Первое событие у меня в жизни было при французах, в 1923 году, когда мне было десять лет. Вступали французы, а мы с одним приятелем показали им неверную дорогу и заманили их прямо в яму, куда откачивали грязь из шахты. Там их подводы застряли. Мне досталось колотушек от отца, который опасался мести французов. Он три дня прятался в сарае. В это время школы были закрыты на несколько дней. Когда учителя узнали о моем поступке, вся учительская шатия-братия радовалась.
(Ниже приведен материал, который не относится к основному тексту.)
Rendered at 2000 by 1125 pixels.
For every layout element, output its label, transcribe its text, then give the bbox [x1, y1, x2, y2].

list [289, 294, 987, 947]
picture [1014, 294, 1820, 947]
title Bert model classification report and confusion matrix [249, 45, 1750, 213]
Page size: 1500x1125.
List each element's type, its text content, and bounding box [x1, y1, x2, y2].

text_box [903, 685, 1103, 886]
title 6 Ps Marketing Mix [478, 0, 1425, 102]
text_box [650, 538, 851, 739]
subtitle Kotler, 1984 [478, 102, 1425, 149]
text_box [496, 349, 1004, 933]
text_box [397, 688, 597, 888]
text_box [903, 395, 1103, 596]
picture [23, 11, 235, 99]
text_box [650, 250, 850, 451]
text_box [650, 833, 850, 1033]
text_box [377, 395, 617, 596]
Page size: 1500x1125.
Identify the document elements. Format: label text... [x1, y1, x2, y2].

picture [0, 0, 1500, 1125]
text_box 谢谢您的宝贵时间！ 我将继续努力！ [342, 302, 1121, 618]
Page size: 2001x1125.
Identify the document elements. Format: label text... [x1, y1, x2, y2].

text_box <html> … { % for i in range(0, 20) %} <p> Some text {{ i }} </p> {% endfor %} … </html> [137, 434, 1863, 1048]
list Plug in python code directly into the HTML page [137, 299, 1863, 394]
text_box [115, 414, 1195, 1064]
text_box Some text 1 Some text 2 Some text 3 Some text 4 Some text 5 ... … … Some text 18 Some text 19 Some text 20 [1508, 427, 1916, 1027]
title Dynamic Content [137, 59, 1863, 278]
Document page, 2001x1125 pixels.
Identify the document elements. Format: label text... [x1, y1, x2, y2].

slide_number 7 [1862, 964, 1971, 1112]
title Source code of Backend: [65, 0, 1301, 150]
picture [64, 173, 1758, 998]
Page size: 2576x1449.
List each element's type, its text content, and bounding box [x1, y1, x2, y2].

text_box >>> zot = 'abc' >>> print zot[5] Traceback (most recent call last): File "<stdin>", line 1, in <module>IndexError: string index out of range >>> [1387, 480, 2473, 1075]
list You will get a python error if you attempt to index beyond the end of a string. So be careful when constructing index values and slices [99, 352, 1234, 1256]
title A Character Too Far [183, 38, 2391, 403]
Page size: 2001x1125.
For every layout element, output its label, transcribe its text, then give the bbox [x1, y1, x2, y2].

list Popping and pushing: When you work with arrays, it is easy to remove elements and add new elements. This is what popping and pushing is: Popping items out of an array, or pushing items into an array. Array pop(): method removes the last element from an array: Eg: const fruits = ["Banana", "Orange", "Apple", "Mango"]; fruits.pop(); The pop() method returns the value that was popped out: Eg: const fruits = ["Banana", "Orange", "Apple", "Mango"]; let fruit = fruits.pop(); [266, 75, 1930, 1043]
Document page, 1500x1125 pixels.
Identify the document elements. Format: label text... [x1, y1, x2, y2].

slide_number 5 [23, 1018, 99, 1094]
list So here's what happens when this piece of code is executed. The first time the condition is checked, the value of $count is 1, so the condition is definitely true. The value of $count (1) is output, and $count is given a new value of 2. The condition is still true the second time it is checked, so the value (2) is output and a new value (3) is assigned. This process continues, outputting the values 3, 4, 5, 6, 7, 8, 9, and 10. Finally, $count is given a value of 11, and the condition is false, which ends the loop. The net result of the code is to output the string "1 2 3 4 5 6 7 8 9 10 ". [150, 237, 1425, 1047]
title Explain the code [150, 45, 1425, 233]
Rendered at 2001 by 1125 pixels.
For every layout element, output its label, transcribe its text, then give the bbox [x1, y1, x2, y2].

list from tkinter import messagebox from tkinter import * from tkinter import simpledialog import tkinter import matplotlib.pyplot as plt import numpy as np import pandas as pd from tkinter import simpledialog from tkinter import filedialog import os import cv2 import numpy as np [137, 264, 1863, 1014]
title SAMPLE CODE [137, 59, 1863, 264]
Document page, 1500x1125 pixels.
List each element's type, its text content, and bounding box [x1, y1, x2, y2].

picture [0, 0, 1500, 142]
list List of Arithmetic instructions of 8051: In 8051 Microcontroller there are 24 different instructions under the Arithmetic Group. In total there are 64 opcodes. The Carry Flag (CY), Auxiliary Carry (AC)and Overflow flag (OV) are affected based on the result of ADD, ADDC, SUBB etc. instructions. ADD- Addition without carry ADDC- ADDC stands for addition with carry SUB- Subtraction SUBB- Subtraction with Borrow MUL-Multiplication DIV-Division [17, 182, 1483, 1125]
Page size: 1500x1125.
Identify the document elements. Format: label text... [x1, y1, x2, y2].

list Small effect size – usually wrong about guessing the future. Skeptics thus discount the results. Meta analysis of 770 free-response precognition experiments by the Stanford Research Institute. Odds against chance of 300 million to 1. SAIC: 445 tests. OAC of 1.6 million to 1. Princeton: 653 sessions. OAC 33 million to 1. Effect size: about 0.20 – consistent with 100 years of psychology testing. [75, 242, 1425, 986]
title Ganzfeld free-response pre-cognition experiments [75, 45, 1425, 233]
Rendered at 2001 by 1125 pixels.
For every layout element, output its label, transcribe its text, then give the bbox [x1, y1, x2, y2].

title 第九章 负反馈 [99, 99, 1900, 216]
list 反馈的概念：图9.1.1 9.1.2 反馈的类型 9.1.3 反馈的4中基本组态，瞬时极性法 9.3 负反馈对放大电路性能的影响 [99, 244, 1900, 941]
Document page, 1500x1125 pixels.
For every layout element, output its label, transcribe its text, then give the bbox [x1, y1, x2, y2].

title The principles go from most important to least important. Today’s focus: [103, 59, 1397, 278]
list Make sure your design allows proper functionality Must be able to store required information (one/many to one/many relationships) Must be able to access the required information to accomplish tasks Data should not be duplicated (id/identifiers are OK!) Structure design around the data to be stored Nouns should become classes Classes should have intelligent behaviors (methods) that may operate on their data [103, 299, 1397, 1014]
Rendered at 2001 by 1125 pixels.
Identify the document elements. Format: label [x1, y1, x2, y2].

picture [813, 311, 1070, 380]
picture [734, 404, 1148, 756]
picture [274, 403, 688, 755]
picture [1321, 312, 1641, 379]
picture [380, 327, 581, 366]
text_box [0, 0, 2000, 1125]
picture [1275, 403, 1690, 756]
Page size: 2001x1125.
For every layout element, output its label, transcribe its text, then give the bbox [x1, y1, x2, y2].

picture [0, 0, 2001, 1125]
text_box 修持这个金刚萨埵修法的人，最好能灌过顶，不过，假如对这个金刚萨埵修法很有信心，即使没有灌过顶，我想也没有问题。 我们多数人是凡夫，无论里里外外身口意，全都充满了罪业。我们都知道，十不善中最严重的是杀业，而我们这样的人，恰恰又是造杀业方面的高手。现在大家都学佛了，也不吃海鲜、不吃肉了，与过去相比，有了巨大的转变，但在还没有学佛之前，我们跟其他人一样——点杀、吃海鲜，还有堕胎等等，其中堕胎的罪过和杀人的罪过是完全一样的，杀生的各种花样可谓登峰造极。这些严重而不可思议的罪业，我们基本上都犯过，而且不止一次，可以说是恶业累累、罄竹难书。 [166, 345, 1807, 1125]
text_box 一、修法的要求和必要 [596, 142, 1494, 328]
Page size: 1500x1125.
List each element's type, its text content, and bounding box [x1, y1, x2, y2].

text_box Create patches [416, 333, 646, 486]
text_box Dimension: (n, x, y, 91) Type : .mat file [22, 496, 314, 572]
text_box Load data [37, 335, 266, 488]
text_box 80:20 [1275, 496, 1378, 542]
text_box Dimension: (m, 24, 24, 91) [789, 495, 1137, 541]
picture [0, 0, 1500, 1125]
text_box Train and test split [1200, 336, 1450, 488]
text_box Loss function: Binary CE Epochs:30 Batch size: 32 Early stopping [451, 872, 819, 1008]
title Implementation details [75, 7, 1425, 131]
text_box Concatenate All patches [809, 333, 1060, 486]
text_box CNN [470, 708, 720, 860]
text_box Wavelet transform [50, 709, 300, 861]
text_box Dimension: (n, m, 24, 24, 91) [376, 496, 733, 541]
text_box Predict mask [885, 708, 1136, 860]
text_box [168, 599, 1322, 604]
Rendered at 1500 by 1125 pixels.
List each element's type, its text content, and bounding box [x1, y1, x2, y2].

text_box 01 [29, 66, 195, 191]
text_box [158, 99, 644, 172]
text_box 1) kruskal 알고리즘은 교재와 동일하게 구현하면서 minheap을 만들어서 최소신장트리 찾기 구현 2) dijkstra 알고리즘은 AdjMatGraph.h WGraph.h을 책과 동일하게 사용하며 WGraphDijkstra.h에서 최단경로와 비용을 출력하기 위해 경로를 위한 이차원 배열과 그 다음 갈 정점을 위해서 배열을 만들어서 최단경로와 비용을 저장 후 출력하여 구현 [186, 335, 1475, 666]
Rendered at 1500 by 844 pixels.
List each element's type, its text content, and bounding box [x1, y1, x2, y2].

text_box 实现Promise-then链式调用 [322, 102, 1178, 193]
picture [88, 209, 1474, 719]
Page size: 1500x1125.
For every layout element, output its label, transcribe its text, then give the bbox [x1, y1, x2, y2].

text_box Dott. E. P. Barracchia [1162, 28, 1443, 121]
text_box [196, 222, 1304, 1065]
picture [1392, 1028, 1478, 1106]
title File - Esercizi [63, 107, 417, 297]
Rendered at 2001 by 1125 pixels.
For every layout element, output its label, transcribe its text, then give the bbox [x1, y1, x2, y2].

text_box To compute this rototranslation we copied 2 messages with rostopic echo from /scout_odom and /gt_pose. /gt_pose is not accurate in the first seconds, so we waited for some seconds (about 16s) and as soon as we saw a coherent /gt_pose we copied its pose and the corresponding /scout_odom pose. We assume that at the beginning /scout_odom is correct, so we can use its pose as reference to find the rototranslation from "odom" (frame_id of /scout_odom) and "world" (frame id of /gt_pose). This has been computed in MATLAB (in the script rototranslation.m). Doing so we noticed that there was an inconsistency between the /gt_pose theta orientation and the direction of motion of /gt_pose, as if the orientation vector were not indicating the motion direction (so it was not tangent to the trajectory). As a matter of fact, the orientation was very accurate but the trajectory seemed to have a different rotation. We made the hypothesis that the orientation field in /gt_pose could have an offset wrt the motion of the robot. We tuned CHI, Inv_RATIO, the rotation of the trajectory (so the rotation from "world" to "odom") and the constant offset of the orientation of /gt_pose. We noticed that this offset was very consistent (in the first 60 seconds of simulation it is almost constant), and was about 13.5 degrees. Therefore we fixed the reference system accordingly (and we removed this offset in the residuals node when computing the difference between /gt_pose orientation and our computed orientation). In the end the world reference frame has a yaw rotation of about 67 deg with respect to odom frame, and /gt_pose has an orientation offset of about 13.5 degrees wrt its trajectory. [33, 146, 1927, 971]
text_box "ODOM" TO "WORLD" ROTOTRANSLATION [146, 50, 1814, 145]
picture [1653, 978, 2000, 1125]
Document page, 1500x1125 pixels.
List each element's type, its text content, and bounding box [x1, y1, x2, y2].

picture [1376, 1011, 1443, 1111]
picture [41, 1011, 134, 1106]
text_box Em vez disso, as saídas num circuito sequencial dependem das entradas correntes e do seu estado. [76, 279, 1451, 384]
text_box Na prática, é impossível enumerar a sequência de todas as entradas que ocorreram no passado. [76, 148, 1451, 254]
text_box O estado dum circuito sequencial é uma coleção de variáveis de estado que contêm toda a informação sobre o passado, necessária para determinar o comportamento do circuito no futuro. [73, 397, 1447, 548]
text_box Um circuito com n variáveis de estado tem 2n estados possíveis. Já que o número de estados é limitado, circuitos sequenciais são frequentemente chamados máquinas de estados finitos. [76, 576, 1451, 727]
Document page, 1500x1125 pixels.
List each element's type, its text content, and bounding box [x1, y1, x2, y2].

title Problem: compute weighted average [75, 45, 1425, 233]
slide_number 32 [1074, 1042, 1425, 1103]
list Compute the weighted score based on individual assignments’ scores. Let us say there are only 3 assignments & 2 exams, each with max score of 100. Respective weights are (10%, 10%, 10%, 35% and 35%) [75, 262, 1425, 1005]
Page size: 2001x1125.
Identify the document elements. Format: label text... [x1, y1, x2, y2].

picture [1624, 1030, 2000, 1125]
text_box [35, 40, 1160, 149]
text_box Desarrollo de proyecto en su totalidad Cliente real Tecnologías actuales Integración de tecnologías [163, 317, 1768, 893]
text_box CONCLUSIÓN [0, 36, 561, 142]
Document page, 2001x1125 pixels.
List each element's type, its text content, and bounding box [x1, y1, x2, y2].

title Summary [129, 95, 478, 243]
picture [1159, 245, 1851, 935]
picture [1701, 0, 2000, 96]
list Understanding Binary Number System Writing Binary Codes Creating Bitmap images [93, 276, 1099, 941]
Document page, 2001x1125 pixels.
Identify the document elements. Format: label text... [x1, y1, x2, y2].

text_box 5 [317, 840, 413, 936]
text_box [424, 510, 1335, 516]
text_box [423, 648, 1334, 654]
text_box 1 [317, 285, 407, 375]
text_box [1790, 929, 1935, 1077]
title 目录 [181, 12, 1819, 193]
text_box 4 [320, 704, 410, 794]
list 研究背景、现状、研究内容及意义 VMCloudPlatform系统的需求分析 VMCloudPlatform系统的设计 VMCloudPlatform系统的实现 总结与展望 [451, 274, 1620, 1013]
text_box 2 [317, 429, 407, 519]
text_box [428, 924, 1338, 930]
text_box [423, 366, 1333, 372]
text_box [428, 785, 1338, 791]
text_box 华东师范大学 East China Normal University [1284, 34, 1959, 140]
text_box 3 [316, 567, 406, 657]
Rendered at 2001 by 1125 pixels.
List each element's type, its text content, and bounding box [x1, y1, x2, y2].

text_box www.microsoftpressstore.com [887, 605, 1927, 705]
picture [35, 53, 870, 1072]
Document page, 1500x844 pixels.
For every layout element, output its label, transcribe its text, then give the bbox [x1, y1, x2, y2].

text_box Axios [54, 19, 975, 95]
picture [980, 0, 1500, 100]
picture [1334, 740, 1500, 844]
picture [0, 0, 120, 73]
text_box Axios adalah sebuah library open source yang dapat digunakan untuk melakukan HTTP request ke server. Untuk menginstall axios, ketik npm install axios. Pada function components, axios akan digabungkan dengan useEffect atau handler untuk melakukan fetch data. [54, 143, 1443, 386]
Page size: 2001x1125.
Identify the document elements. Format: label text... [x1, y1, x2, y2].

Первое запомнившееся событие – только в десять лет? Во всяком случае, в тот момент он был национальным героем, по крайней мере в школе, – странно только, что побили его не французы, а отец, который в душе его поддерживал (в 1932 году он как безработный вступит в нацистскую партию), но был труслив. Быть вынужденным подчиняться авторитету отца для Германа было тем неприятнее, что авторитет этот теперь обесценился; в последние годы Веймарской республики сам Герман несколько раз оставался без работы, уже после двух лет учебы – из-за недостатка рабочих мест – и хуже всего было для него то, что он при этом оказывался в зависимости от отца и брата. Вырваться из этой зависимости он смог только благодаря тому, что нацистская партия послала его на работу на восток Германии; вскоре он снова пал жертвой этой зависимости, но потом наконец получил неполное рабочее место при нацистском авиационном корпусе. Тем не менее, оглядываясь в прошлое, господин Пфистер не радуется и похвале учителей-нацистов: они – «шатия-братия», т. е. отметаются презрительным собирательным понятием, которое Герман ни разу не употребляет по отношению к шахтерам. И все же главное в рассказе – это именно учителя, которые становятся на его сторону. Эти различные смысловые и референтные системы, которые одновременно и привлекаются, и отметаются, и образуют необычный контраст с пластичностью описаний личного опыта, пронизывают все интервью. Как же получается, что интерпретации Пфистера выглядят такими определенными, а в контексте целого оказываются непоследовательными, бессвязными и произвольными?

Герман Пфистер родом из мира, в котором ценности, символы и точки зрения были очень важны, но в его опыте уже не могли быть сведены к рудиментам. Он вырос в семье шахтера с национал-католическими убеждениями в районе, считавшемся «красным». Коммунисты в самом деле были там самой мощной силой в 1920-е годы, однако среди рабочих были и католики, и социал-демократы, и национал-социалисты, и сторонники Немецкой национальной народной партии. Между ними сохранялись своего рода мирные пролетарские соседские отношения, но в дни выборов улицы заполняли потоки конкурирующих знамен, и если заходили разговоры о политике, то бывало, что дело заканчивалось дракой.

Христиане, социал-демократы и коммунисты мирно жили вместе. Но если дело шло о политике или о забастовке, то они друг друга дубасили. А так все время вместе держались. Мой отец был центрист, и я тоже, а который рядом с нами жил, он был из Хорватии, это был хорват, так вот он был коммунист.

А с ним в одном дворе жил один из Померании, так тот был вовсе даже за Немецкую национальную и за кайзера, он и усы свои накручивал точно так же, как раньше. А дальше на углу, там жил один, который ходил со значком [НСДАП], но решиться открыто значок носить ему нельзя было. Под конец, в 32-м, из него бы отбивную сделали. Я как-то раз видал, как одного схватили и все мордой непрерывно по грязи возили, потому что он тоже нацист был. Тут очень надо было внимательным быть. Потом были эти выборы в рейхстаг, и тут пошли флаги. Всех сортов знамена из окон висели, а самые гигантские знамена были «Железного фронта» – от самой крыши вниз, опа, до самого тротуара – красная тряпка, а на ней три черные стрелы, как такой частокол, вроде того; это было ответвление СДПГ.